WHAT YOU SHOULD DO =
Only an exact reprint of all the data is acceptable.

┄┄┄┄┄┄┄┄┄┄┄┄┄┄┄┄┄┄┄┄

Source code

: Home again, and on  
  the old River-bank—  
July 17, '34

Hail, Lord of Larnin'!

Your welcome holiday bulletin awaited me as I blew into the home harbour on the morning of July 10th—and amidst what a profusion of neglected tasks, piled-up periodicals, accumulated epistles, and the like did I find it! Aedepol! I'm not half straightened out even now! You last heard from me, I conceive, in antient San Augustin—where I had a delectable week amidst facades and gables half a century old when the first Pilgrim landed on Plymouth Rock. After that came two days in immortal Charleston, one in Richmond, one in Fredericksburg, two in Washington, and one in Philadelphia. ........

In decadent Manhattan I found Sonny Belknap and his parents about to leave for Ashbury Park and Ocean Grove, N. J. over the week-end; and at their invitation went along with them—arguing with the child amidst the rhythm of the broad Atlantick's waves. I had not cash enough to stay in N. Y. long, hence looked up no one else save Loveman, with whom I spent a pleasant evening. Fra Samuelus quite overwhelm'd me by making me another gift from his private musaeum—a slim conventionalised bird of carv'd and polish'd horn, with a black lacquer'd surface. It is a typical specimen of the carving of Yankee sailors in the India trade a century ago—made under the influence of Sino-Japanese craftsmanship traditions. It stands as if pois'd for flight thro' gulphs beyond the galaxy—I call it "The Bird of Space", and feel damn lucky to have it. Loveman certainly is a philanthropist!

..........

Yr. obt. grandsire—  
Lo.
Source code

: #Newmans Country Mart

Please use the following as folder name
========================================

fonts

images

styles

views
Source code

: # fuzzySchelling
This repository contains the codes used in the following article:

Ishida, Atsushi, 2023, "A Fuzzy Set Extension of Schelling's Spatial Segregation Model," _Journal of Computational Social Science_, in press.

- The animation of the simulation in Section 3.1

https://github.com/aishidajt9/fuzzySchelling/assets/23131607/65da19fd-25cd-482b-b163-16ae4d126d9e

┄┄┄┄┄┄┄┄┄┄┄┄┄┄┄┄┄┄┄┄

RESULT OF THIS TASK =
Source code

: Home again, and on  
  the old River-bank—  
July 17, '34

Hail, Lord of Larnin'!

Your welcome holiday bulletin awaited me as I blew into the home harbour on the morning of July 10th—and amidst what a profusion of neglected tasks, piled-up periodicals, accumulated epistles, and the like did I find it! Aedepol! I'm not half straightened out even now! You last heard from me, I conceive, in antient San Augustin—where I had a delectable week amidst facades and gables half a century old when the first Pilgrim landed on Plymouth Rock. After that came two days in immortal Charleston, one in Richmond, one in Fredericksburg, two in Washington, and one in Philadelphia. ........

In decadent Manhattan I found Sonny Belknap and his parents about to leave for Ashbury Park and Ocean Grove, N. J. over the week-end; and at their invitation went along with them—arguing with the child amidst the rhythm of the broad Atlantick's waves. I had not cash enough to stay in N. Y. long, hence looked up no one else save Loveman, with whom I spent a pleasant evening. Fra Samuelus quite overwhelm'd me by making me another gift from his private musaeum—a slim conventionalised bird of carv'd and polish'd horn, with a black lacquer'd surface. It is a typical specimen of the carving of Yankee sailors in the India trade a century ago—made under the influence of Sino-Japanese craftsmanship traditions. It stands as if pois'd for flight thro' gulphs beyond the galaxy—I call it "The Bird of Space", and feel damn lucky to have it. Loveman certainly is a philanthropist!

..........

Yr. obt. grandsire—  
Lo.
Source code

: #Newmans Country Mart

Please use the following as folder name
========================================

fonts

images

styles

views
Source code

: # fuzzySchelling
This repository contains the codes used in the following article:

Ishida, Atsushi, 2023, "A Fuzzy Set Extension of Schelling's Spatial Segregation Model," _Journal of Computational Social Science_, in press.

- The animation of the simulation in Section 3.1

https://github.com/aishidajt9/fuzzySchelling/assets/23131607/65da19fd-25cd-482b-b163-16ae4d126d9e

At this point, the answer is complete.